> Assignment
Switch "regional parties" to "state-level parties" in the passage on Indian politics, starting with "Amidst all the" and going on through "of them all.", and write that part out again.

Indian politics is a very lively and entertaining gig. We see a lot of action, drama, strategy, entertainment and negativity oozing out of this circus of politics. With so many political parties vying to create their own USP and trying to grab votes, Indian election is a much hyped, colourful affair. 
 
From dynastic politics to one-person run political parties, we see everything happen in this country. From midnight coup’s to a stifling emergency, the world’s largest democracy has seen it all. What is specific to India is the existence and proliferation of regional parties and how they dominate in various states across the country. 
 
Amidst all the chaos if we observe carefully, we realise that branches of dynastic politics keep evolving in our country. Either because of a family feud or a rebel sibling, cutting off from the family. All of this happens in India. In this backdrop, we also see some regional parties having big dreams and ambitions about their vision for India and their state. 
 
However, these new political parties have several challenges. They need to build a strong and loyal cadre and have a good base of leaders who will help, advise, strategise for the party and stick to their agenda or principles. Above all, winning people’s hearts, using extremely competitive marketing strategies and convincing people to vote for them is the biggest challenge of them all. 
 
But then, there are also people who think they can become Chief Ministers and Prime Ministers just because they have established a new political party. We have several examples of kin of dynastic political families who have come up with this idea and believe they deserve the top post. The Congress and the Gandhi family is the biggest example of them all!

> Given information
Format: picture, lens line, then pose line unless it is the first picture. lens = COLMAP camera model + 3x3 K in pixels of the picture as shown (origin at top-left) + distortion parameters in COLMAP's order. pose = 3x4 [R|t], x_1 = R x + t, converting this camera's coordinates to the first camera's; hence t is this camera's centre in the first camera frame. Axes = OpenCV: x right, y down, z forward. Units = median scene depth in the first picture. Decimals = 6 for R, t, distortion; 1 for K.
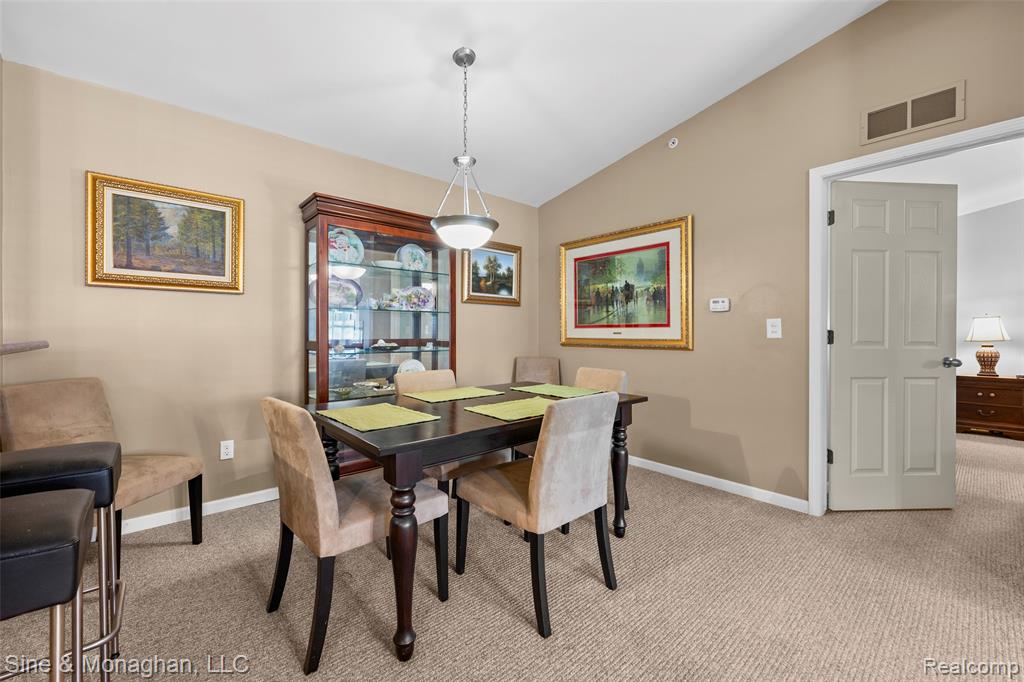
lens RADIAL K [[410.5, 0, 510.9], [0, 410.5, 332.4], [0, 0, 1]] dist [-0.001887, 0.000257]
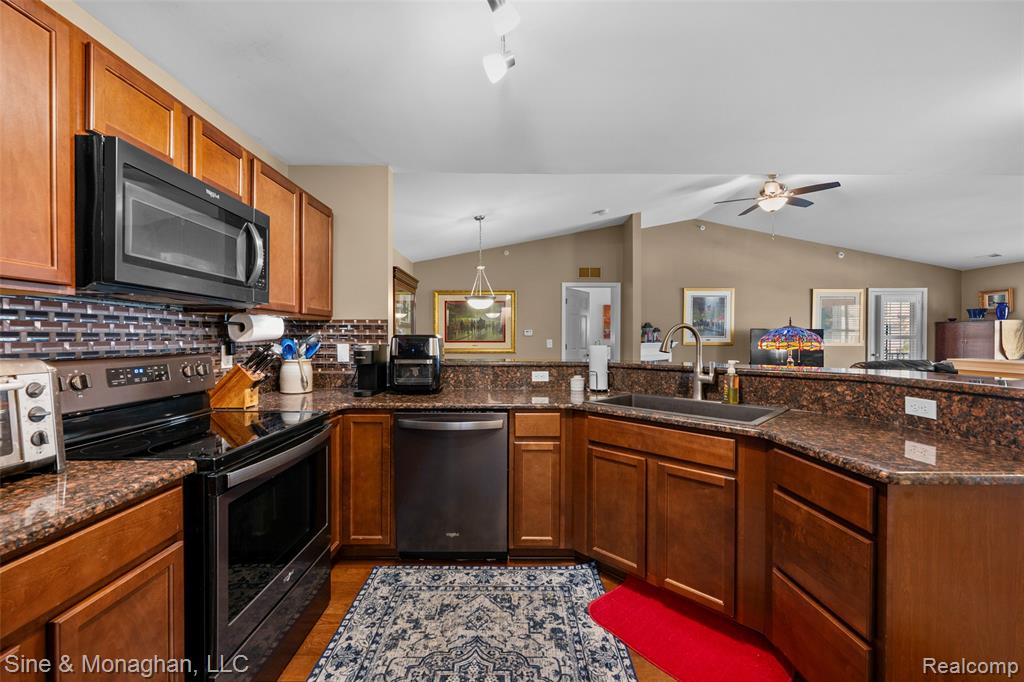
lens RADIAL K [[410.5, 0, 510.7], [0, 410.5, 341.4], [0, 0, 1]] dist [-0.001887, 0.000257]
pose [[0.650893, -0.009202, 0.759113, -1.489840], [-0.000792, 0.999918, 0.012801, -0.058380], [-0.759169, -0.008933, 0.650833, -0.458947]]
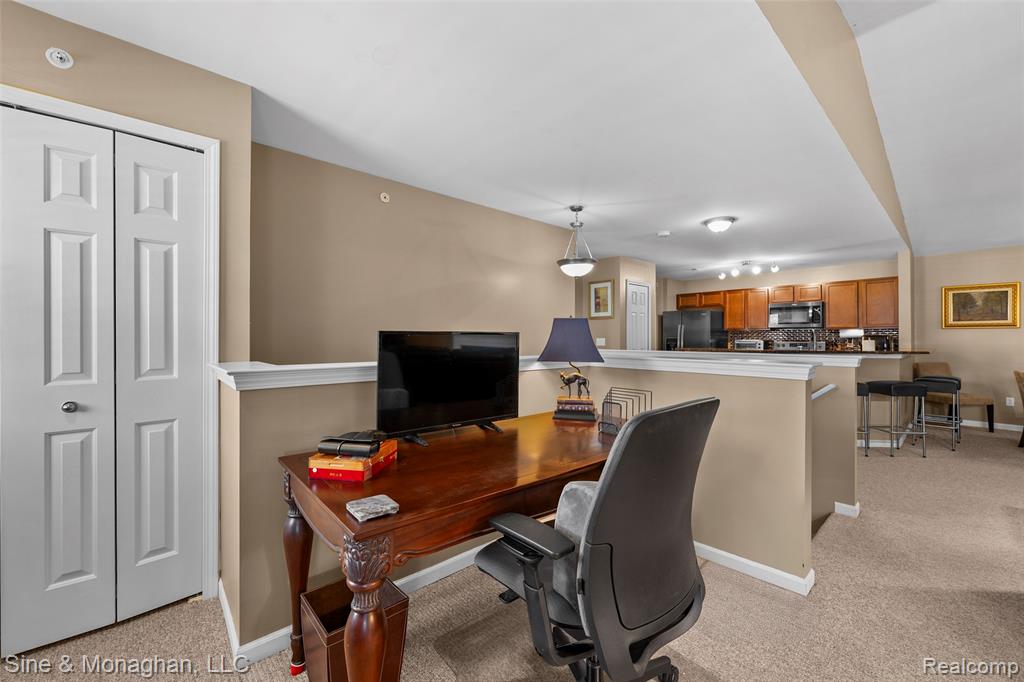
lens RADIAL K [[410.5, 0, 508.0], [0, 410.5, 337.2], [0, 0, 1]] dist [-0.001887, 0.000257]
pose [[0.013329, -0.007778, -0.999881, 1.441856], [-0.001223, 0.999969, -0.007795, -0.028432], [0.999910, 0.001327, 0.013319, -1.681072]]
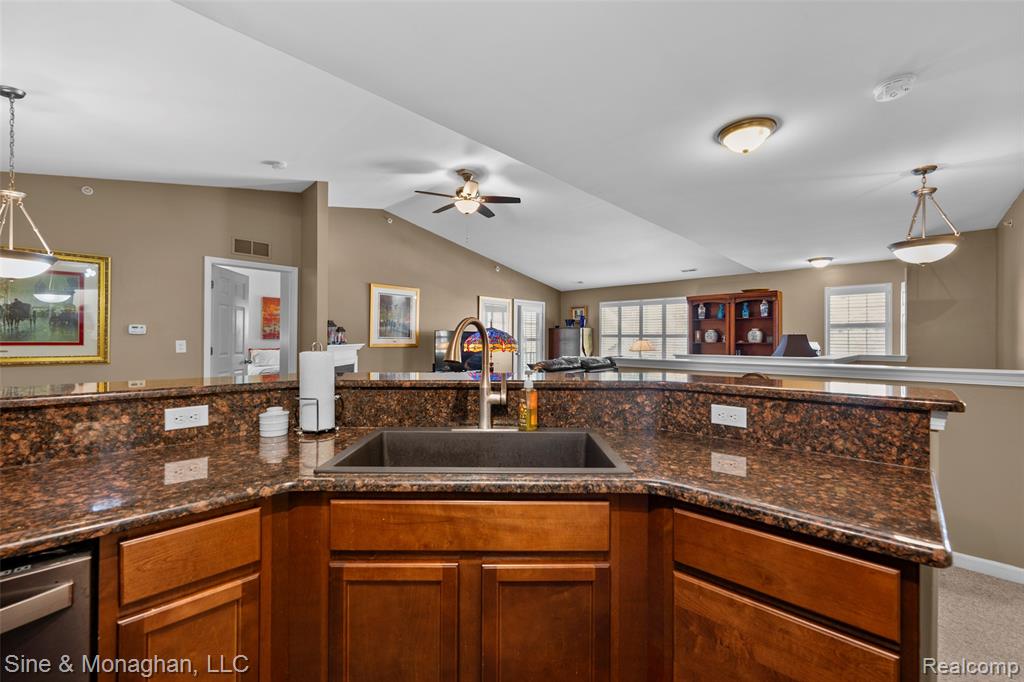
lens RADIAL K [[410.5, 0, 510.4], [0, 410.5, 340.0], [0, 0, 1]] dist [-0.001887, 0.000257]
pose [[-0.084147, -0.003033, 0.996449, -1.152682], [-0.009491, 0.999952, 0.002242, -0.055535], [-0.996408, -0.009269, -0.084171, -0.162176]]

--

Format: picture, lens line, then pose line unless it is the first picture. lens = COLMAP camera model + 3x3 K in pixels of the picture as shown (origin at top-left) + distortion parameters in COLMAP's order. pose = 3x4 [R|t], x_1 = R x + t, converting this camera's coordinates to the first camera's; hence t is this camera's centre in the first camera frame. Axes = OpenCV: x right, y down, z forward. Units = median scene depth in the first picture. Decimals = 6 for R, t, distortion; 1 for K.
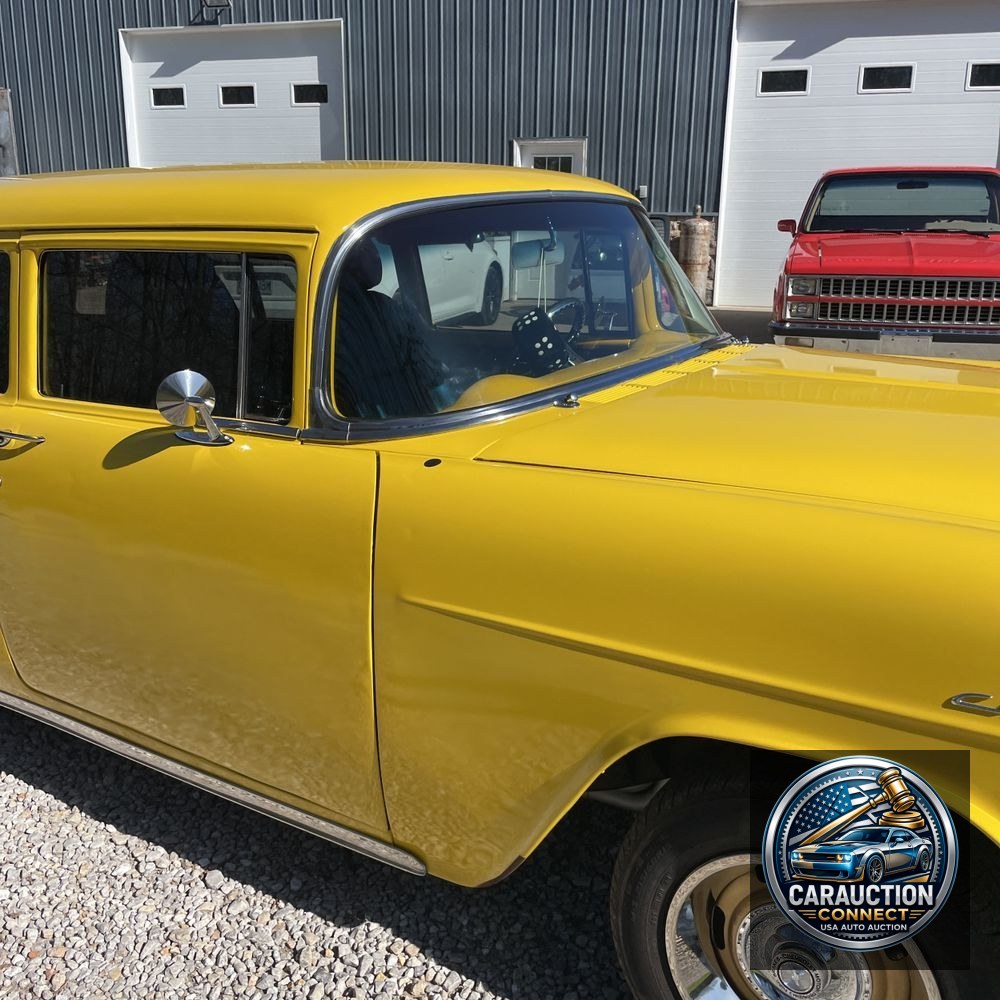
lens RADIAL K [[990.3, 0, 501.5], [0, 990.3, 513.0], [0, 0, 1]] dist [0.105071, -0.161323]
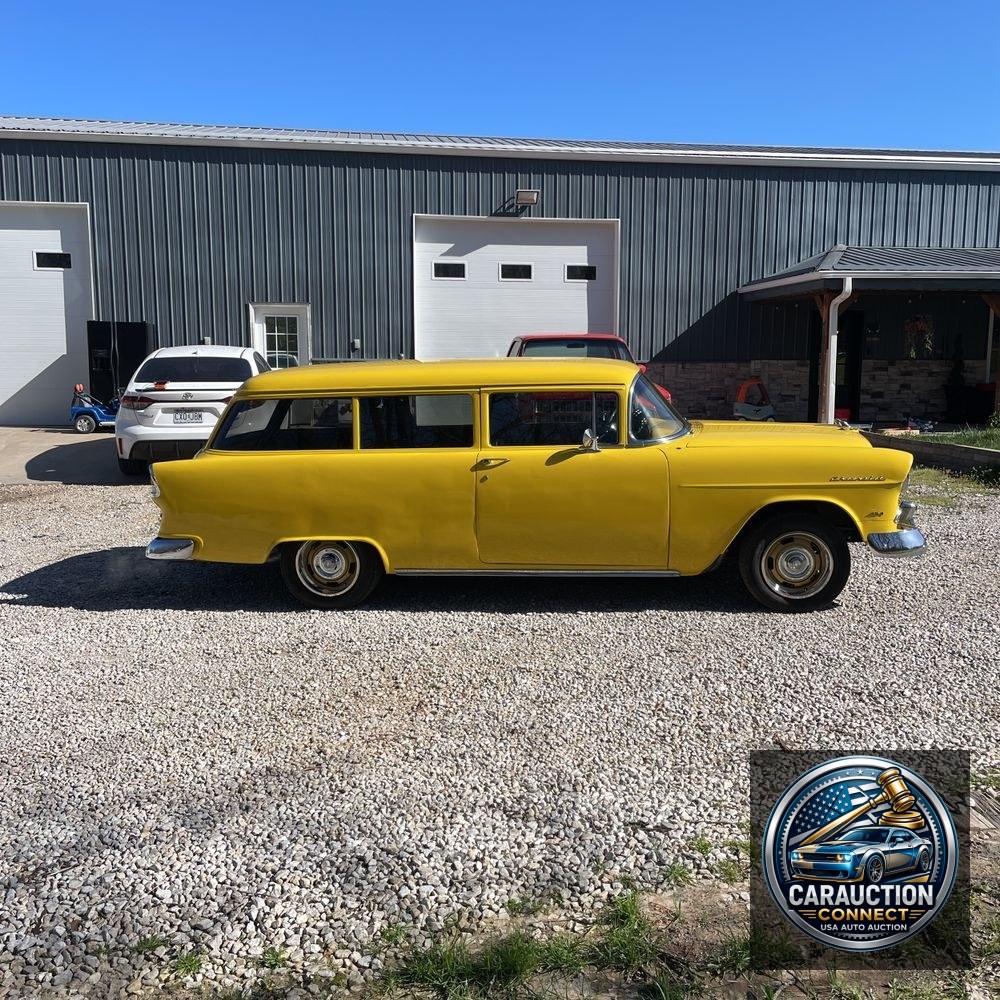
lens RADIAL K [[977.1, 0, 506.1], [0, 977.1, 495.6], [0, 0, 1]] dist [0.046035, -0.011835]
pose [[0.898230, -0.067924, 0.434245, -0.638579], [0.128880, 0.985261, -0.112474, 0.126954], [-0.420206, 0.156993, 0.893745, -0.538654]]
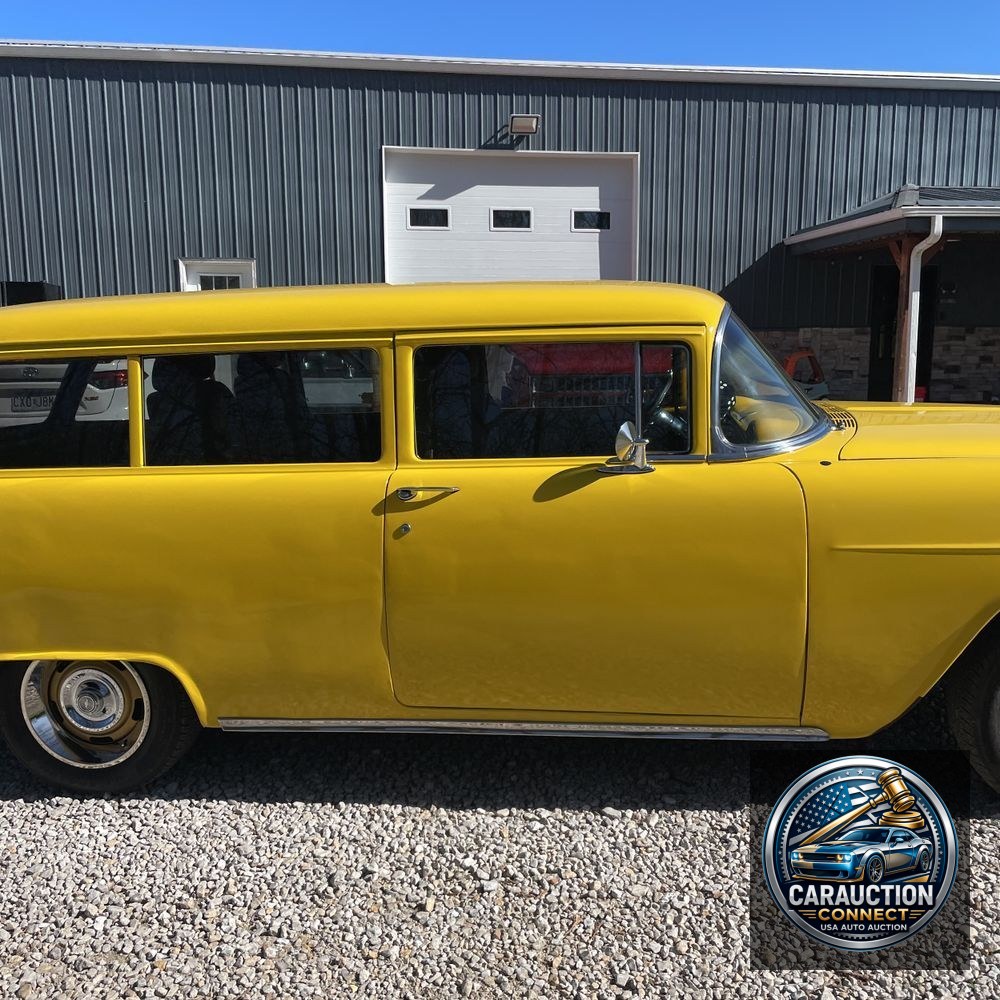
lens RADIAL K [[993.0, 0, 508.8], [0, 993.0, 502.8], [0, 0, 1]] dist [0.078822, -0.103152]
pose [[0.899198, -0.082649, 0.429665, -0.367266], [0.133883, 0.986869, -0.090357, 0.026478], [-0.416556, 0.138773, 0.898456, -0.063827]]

> Task answer
Amidst all the chaos if we observe carefully, we realise that branches of dynastic politics keep evolving in our country. Either because of a family feud or a rebel sibling, cutting off from the family. All of this happens in India. In this backdrop, we also see some state-level parties having big dreams and ambitions about their vision for India and their state. 
 
However, these new political parties have several challenges. They need to build a strong and loyal cadre and have a good base of leaders who will help, advise, strategise for the party and stick to their agenda or principles. Above all, winning people’s hearts, using extremely competitive marketing strategies and convincing people to vote for them is the biggest challenge of them all.